Thus far in 2016, we have seen much higher levels of volatility than the “norm” over the past few years. European equities have been no exception.
As Volatility Rises, Quality Becomes More Important
When sentiment is more positive, the array of strategies that have the potential to perform well tends to be wide-ranging. However, it is when conditions change that we think investors begin to seek signs of strength:
1. Stronger Earnings Growth Expectations: Even if expectations of earnings growth tend to be adjusted downward across European equities, there will still be some firms that hold up better than others, and we believe focusing on this metric annually is important.
2. Stronger Profitability Metrics: We believe that in tougher environments, firms with stronger return on equity (ROE) and return on assets (ROA) could be better positioned to weather the changing economic conditions.
3. Lower Leverage: Debt typically comes with the obligation of a regular payment of interest, so firms with less debt tend not to have this occurring regularly.
Bottom line: While European equities in general have been challenged of late, focusing on these metrics has in fact led to rather differentiated performance.
The Impact of the Quality Factor
The fundamentally weighted WisdomTree Europe Quality Dividend Growth Index includes screens for ROE and ROA that resulted in a significant under-weight to Financials, a sector that has exhibited some volatility in both the upward and downward directions as policy at the European Central Bank (ECB) has evolved. The MSCI Europe Index is weighted by market capitalization and includes no such focus on the three quality metrics defined above.
Below, we compared the performance of the WisdomTree Europe Quality Dividend Growth Index to both the MSCI Europe Index and the FTSE Developed Europe All Cap Index in order to look at more than one market capitalization-weighted measure of European equity performance. Since early 2014, the overall trend in performance has been mostly downward, with a few upward moves here and there.

▶ ACTIVITY LIST:
1) In the commentary on European equities, how is the MSCI Europe Index weighted?
2) Pick up the commentary on European equities after its final sentence and keep writing.

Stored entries
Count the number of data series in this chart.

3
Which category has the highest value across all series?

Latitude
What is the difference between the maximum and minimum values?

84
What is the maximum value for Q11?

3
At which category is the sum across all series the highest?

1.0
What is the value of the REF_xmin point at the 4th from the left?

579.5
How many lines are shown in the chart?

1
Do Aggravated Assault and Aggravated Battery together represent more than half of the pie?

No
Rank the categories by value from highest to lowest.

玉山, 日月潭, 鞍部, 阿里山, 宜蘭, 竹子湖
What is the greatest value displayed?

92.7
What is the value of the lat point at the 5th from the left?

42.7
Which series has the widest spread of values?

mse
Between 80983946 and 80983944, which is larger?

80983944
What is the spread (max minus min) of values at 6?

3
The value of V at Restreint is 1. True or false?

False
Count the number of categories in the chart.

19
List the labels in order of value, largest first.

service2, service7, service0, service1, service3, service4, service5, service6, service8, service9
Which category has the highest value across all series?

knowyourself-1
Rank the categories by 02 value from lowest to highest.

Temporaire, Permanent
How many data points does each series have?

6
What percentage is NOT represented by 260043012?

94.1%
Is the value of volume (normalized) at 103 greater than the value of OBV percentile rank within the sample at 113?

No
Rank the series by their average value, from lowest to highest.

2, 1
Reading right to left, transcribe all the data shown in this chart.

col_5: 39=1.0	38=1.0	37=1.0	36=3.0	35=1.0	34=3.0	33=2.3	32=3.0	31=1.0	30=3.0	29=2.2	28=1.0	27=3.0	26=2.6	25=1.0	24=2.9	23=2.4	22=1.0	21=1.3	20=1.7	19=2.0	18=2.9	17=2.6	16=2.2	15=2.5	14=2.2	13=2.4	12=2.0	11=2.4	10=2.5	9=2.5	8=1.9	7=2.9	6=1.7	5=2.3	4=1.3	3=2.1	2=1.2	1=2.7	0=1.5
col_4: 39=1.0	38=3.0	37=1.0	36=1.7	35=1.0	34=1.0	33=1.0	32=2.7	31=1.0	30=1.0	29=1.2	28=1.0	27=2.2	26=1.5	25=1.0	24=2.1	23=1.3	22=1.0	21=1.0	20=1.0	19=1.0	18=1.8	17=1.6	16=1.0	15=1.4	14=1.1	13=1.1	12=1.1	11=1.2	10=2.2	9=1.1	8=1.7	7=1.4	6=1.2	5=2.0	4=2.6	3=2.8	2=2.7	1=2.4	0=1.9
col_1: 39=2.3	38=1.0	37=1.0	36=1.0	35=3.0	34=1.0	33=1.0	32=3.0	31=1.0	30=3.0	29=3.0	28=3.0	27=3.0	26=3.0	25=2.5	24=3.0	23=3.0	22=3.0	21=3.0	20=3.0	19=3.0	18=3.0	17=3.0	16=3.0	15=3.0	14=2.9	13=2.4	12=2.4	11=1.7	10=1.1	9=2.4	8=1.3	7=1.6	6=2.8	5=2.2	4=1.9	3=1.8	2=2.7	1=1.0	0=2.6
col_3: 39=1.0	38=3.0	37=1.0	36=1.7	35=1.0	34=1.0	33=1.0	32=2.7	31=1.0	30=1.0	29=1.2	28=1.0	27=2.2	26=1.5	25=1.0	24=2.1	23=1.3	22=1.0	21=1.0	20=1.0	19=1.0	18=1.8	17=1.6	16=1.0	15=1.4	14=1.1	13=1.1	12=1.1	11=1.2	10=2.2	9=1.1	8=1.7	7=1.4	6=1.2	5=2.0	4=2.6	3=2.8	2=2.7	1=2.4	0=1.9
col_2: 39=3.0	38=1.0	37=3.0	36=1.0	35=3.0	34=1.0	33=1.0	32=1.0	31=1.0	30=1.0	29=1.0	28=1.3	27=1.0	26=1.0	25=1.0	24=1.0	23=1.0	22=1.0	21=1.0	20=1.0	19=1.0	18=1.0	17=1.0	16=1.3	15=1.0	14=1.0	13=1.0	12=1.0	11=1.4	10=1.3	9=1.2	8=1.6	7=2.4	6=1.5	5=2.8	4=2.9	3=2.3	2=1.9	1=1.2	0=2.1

▶ TASK ANSWERS:
1) By market capitalization.

2)
What struck us was that the WisdomTree Index opened up a relatively significant gap in performance during the most recent bout of downward volatility. As shown in the chart below, over this admittedly short period outperformance was in the neighborhood of 6.5% to 7.5% cumulatively over the two market capitalization-weighted indexes.
WisdomTree’s Quality Dividend Growth Has Delivered Divergent Performance since Inception
The takeaway? In this current market we see a benefit to thinking about higher-quality exposures to European equities. If people believe that volatility could continue, focusing on higher long-term earnings growth potential, return on equity and return on assets could be of interest—especially since looking about these metrics tends to lead toward lower leverage.
Important Risks Related to this Article
Investments focused in Europe increase the impact of events and developments associated with the region, which can adversely affect performance.
Dividends are not guaranteed and a company currently paying dividends may cease paying dividends at any time.